- WHAT THE TASK REQUIRES
Transcribe each record exactly. Include every one.

- AVAILABLE RECORDS
[Start of section]

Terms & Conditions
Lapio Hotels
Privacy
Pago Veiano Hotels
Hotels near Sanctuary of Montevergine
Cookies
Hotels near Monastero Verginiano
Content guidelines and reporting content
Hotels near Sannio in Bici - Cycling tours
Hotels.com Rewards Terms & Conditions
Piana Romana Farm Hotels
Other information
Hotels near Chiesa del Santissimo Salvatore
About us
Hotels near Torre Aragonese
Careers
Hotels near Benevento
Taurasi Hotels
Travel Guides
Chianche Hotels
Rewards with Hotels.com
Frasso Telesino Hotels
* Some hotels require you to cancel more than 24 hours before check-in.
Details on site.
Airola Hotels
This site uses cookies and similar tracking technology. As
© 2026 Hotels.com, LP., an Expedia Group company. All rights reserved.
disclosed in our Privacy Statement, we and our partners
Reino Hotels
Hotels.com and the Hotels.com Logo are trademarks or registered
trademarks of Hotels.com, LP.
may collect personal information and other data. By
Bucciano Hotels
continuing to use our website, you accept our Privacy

[End of section]

- YOUR SOLUTION
Terms & Conditions
Lapio Hotels
Privacy
Pago Veiano Hotels
Hotels near Sanctuary of Montevergine
Cookies
Hotels near Monastero Verginiano
Content guidelines and reporting content
Hotels near Sannio in Bici - Cycling tours
Hotels.com Rewards Terms & Conditions
Piana Romana Farm Hotels
Other information
Hotels near Chiesa del Santissimo Salvatore
About us
Hotels near Torre Aragonese
Careers
Hotels near Benevento
Taurasi Hotels
Travel Guides
Chianche Hotels
Rewards with Hotels.com
Frasso Telesino Hotels
* Some hotels require you to cancel more than 24 hours before check-in.
Details on site.
Airola Hotels
This site uses cookies and similar tracking technology. As
© 2026 Hotels.com, LP., an Expedia Group company. All rights reserved.
disclosed in our Privacy Statement, we and our partners
Reino Hotels
Hotels.com and the Hotels.com Logo are trademarks or registered
trademarks of Hotels.com, LP.
may collect personal information and other data. By
Bucciano Hotels
continuing to use our website, you accept our Privacy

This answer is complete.